In Harvard Square, the sun is shining and the street is packed. There’s a parade on, the sidewalk jammed with foot traffic, and people have lined up outside an ATM to withdraw cash for souvenirs.
But as they get their $20 bills for the incense stands and food stalls, little do they realize that in the next building over, behind a door marked “private,” one of the world’s largest banks is accepting billions in deposits every day. Not, as you might have guessed, in dollars.
The California CryoBank (CCB) is a leader in the sperm donation industry: with offices in Los Angeles, Palo Alto, and Cambridge, CCB sells approximately 2500 ampoules of semen monthly, in all 50 states and in 28 countries. At $330 per shot, this trade in 1.8-trillion sperm brings in nearly $10 million a year.
In 2000, the Wall Street Journal estimated the global sperm business to be worth almost $100 million a year. But with the growth of an Internet industry catering to alternative couples and unpartnered women, the sperm market stands to explode in the next decade.
The reasons people need sperm are obvious: according to the American Society for Reproductive Medicine, 10 to 15 percent of males worldwide have fertility problems; lesbian couples and single women have no sperm at all; and there are millions of other women who, because of illnesses like cancer, need to fertilize their eggs fast — with or without a husband.
The motivation for donors is less transparent. It’s not an easy process: CCB’s application forms are long and personal, and the company rejects 90 percent of the men who apply. Still, there’s far from a paucity of interest: up to 30 guys a day try to sell their goods just to CCB’s Cambridge branch. Furthermore, guys advertising their sperm are all over the Web.
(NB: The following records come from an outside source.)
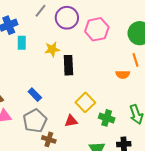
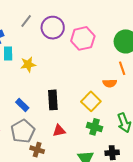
yellow star: (52, 49) -> (28, 64), moved
black rectangle: (68, 65) -> (53, 100), moved
yellow square: (85, 102) -> (91, 101), moved

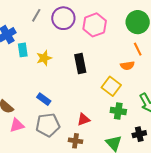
black rectangle: (53, 100) -> (80, 64), moved
gray pentagon: (23, 131) -> (48, 125), turned 30
brown cross: (37, 150) -> (76, 141), moved

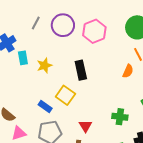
orange semicircle: (127, 66) -> (128, 71), turned -56
yellow square: (111, 86) -> (65, 95), moved
red triangle: (84, 119) -> (85, 126), turned -40

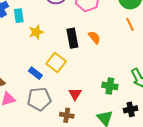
cyan rectangle: (23, 58) -> (19, 16), moved
orange semicircle: (128, 71) -> (94, 37), moved, turned -64

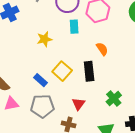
cyan rectangle: (19, 16) -> (74, 27), moved
black rectangle: (72, 38) -> (89, 71), moved
green cross: (110, 86) -> (114, 99), turned 35

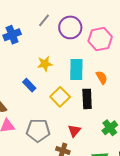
cyan rectangle: (74, 27) -> (76, 69), moved, size x1.5
blue rectangle: (41, 80) -> (29, 85), moved

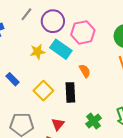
yellow star: (45, 64) -> (38, 52), moved
cyan rectangle: (76, 69) -> (61, 49), moved, turned -55

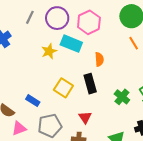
orange semicircle: (85, 71) -> (99, 59), turned 40
blue rectangle: (12, 79) -> (33, 101), moved
green cross: (93, 121) -> (122, 97), moved

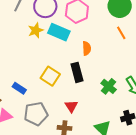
yellow star: (49, 51) -> (36, 30), moved

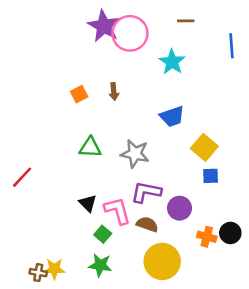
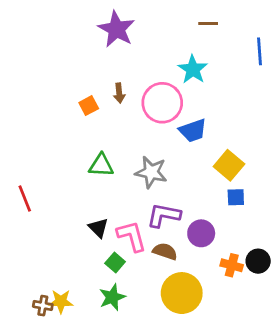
pink circle: (130, 33) -> (162, 103), moved
brown arrow: (114, 92) -> (119, 93), moved
red line: (22, 177) -> (25, 199), turned -65
green star: (100, 265) -> (112, 297), turned -30

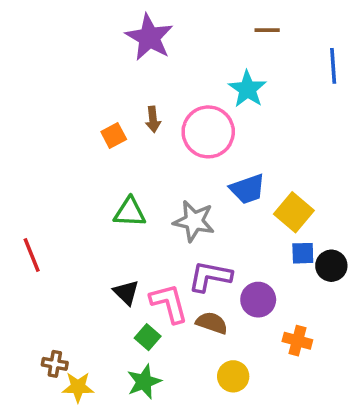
blue trapezoid: (193, 131) -> (247, 189), moved
black circle: (258, 261) -> (331, 266), moved
yellow circle: (182, 293) -> (233, 376), size x0.6
brown cross: (43, 306) -> (55, 364), moved

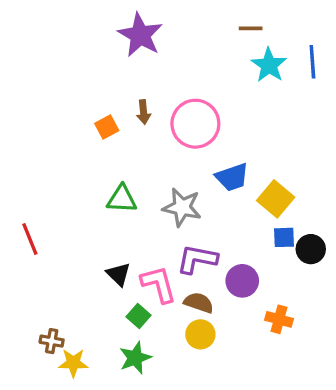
cyan star: (247, 89) -> (269, 65), moved
yellow circle: (233, 376) -> (200, 334), moved

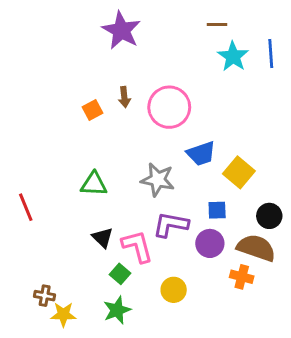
green triangle: (122, 199) -> (94, 184), moved
blue square: (284, 237) -> (217, 210), moved
brown semicircle: (199, 303) -> (256, 248), moved, size x1.5

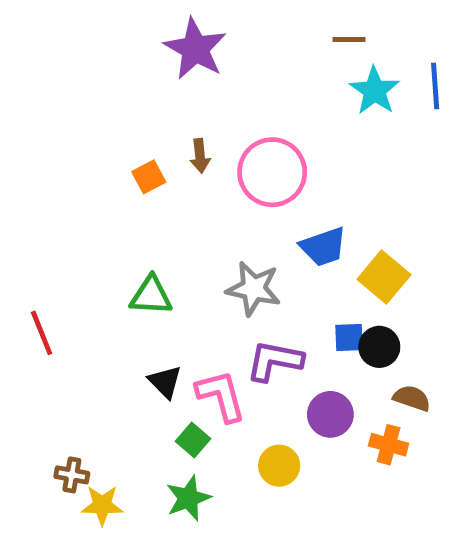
black circle: (269, 216) -> (379, 347), moved
purple circle: (210, 243) -> (330, 414), moved
brown semicircle: (256, 248) -> (412, 398), size x0.6

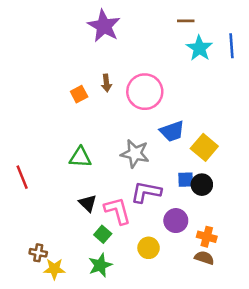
brown semicircle: (412, 398) -> (204, 258), moved

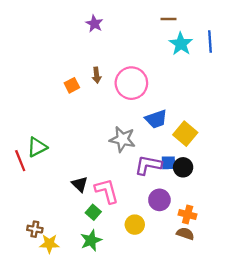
purple star: (104, 26) -> (94, 24), size x0.6
green triangle: (80, 157) -> (37, 147), moved, turned -30
purple L-shape: (146, 192) -> (148, 165), moved

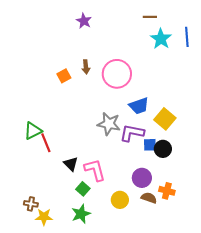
red line: (20, 161) -> (46, 143), moved
purple L-shape: (148, 165) -> (132, 133), moved
brown semicircle: (185, 234) -> (149, 198), moved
It certainly isn’t for the money: men make an average of $75 a shot for sperm that sells for up to $2400 retail. To find out just why guys do it, I dropped my drawers (and what little pride I have) and stepped into what Dr. Cappy Rothman, CCB’s founder, calls the sperm bank’s “erotic masturbatory chamber.”
Onan and on
Sperm donation is as old as Western history. The first recorded case came in Genesis: when Onan’s brother was killed, it was his duty to continue his brother’s line by impregnating his sister-in-law, Tamar. Instead, Onan pulled out, and Tamar forced Judah, Onan’s dad, to “lay by the side of the road.” Sperm donorship was born.
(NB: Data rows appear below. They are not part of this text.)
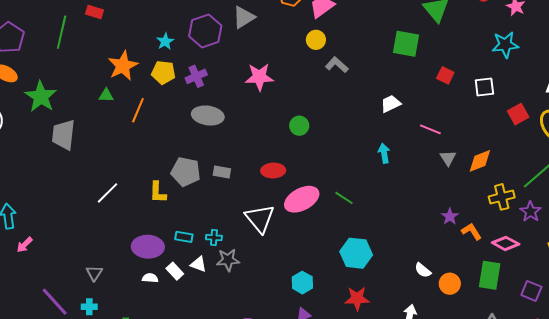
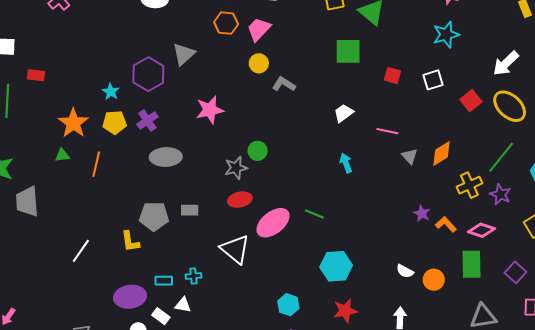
gray star: (228, 260) -> (236, 168), moved
purple square: (531, 291) -> (515, 272), turned 30

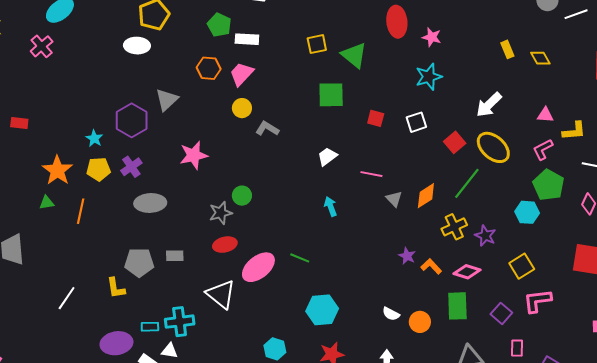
green line: (501, 157) -> (467, 183), moved
cyan cross: (193, 276) -> (180, 322), size x1.8

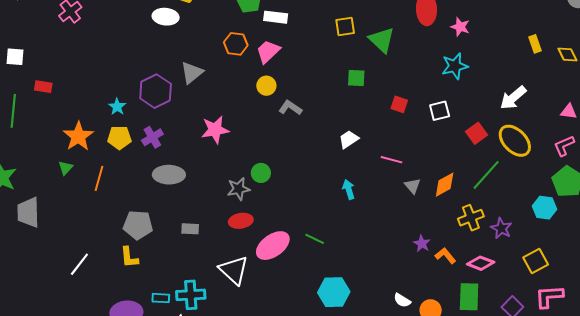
green square: (331, 95) -> (356, 78), size x0.7
green triangle: (47, 203) -> (66, 168), turned -42
gray pentagon: (139, 262) -> (138, 225), moved

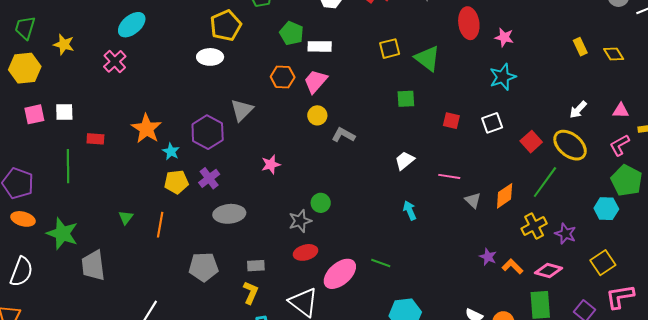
white arrow: (513, 98) -> (578, 110), moved, size x0.7
pink star: (215, 130) -> (271, 164), size x0.7
orange star: (78, 136) -> (146, 129), moved
yellow L-shape: (129, 257) -> (251, 293), moved, turned -145

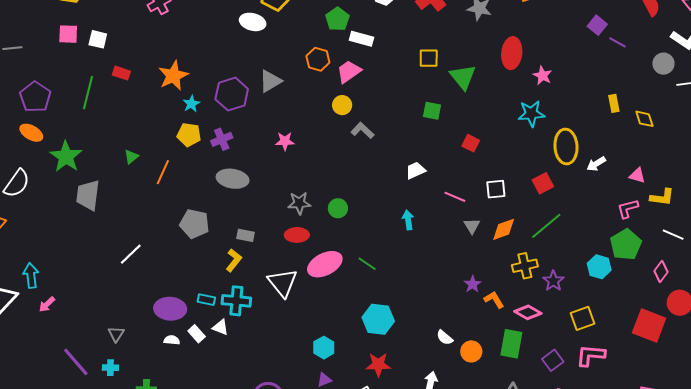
white square: (492, 123) -> (496, 189), moved
yellow ellipse: (570, 145) -> (566, 147), moved, turned 32
green circle: (321, 203) -> (338, 208), moved

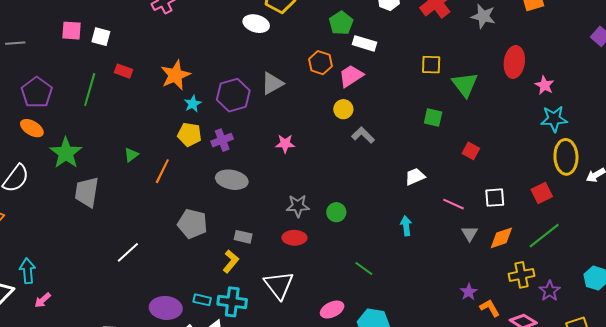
cyan star: (531, 114) -> (554, 119), moved
pink ellipse: (325, 264) -> (332, 310), moved, size x0.7

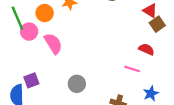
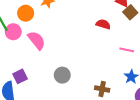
red semicircle: (146, 49) -> (103, 24), moved
pink line: (132, 69) -> (127, 50), moved

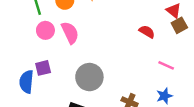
pink circle: (13, 32) -> (45, 30), moved
gray circle: (62, 75) -> (89, 77), size x1.5

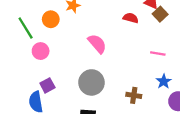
red semicircle: (147, 32) -> (131, 18), moved
pink semicircle: (70, 33) -> (97, 44), moved

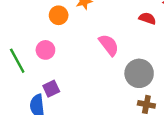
green line: (26, 28) -> (17, 61), moved
gray circle: (91, 82) -> (139, 73), moved

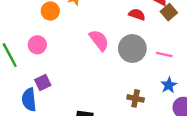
gray circle: (139, 73) -> (132, 49), moved

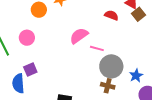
pink semicircle: (99, 40) -> (79, 36), turned -90
gray circle: (132, 49) -> (111, 66), moved
pink line: (164, 55) -> (97, 48), moved

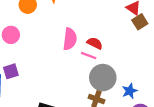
red semicircle: (111, 15) -> (95, 43), moved
pink semicircle: (79, 36) -> (70, 39), turned 126

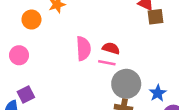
brown square: (140, 22) -> (155, 17), turned 35

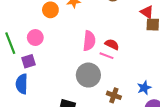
gray circle: (126, 84) -> (88, 75), moved
purple square: (26, 94) -> (29, 61), moved

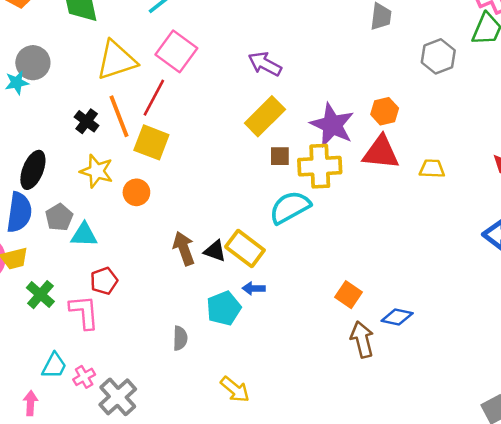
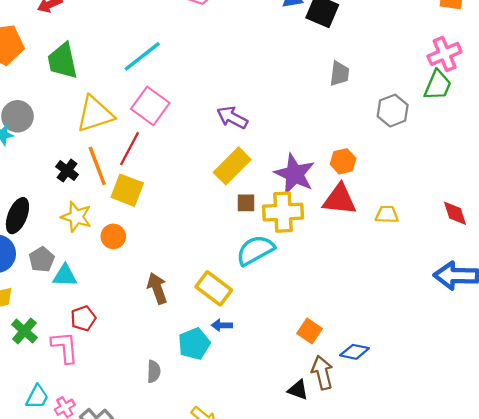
black triangle: (215, 251) -> (298, 390), moved

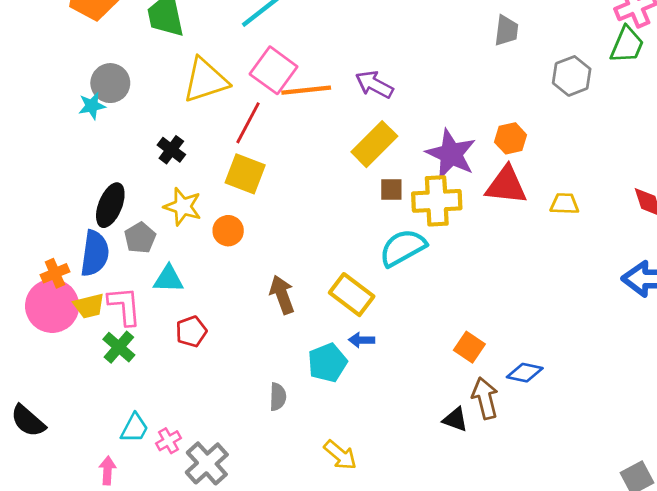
orange line: (97, 166) -> (306, 90), moved, turned -75
gray pentagon: (42, 259) -> (140, 238), moved
pink L-shape: (65, 347) -> (125, 306), moved

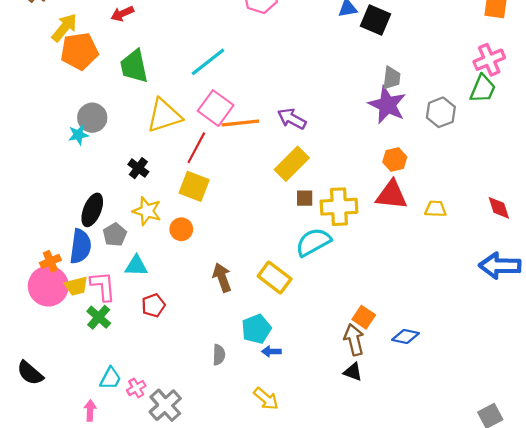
purple star: (451, 154) -> (387, 105), moved
blue arrow: (362, 340) -> (271, 352), moved
brown arrow: (485, 398) -> (354, 340), moved

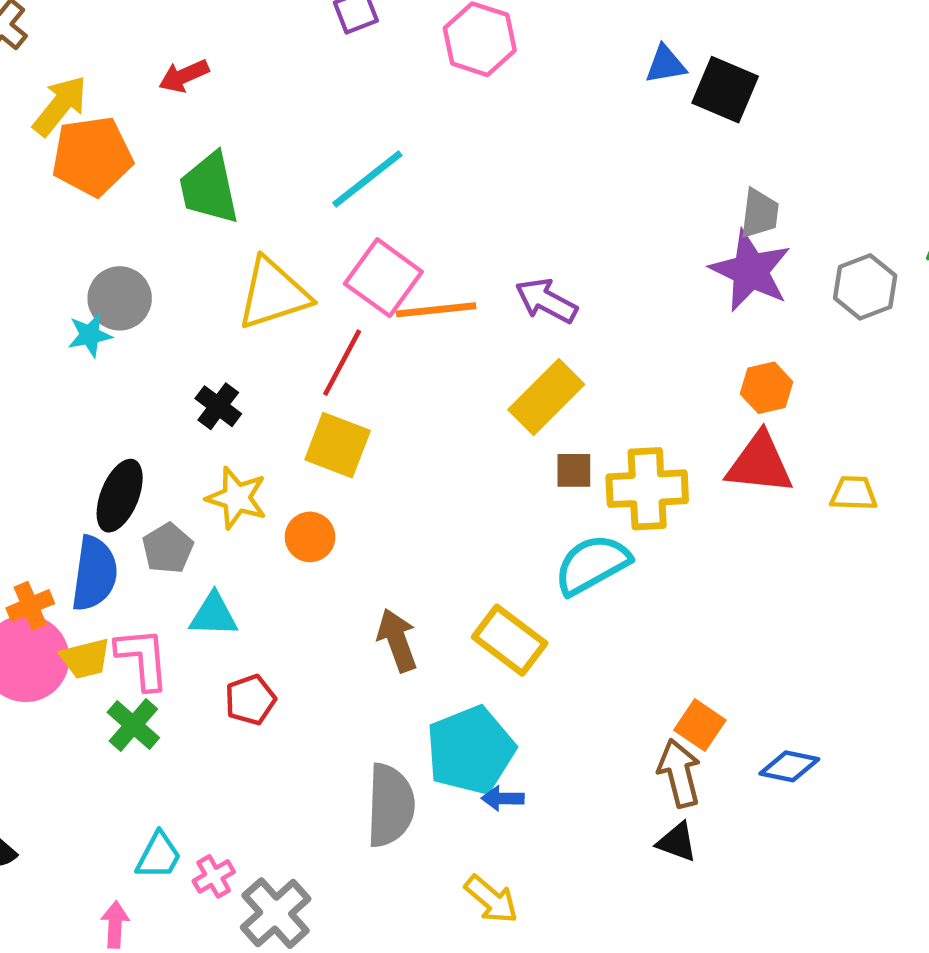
cyan pentagon: (256, 329) -> (471, 750), size x1.4
gray semicircle: (219, 355) -> (390, 805), size x1.8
According to Debora L. Spar, a professor at Harvard Business School, the medical industry took its time catching up. At first, if a couple had problems conceiving, it was assumed that the woman’s wiring was off. When scientists figured out that men might have something to do with it too, the “cures” included, yes, guys, shock therapy.
Eventually it occurred to doctors that it could be the semen itself: low sperm counts — slacker sperm. So doctors started collecting sperm from their friends and giving it to married couples in need. Spar, the author of The Baby Business: How Money, Science, and Politics Drive the Commerce of Conception (Harvard Business School Press, 2006), says that the first “unapologetically commercial clinic” opened in 1970.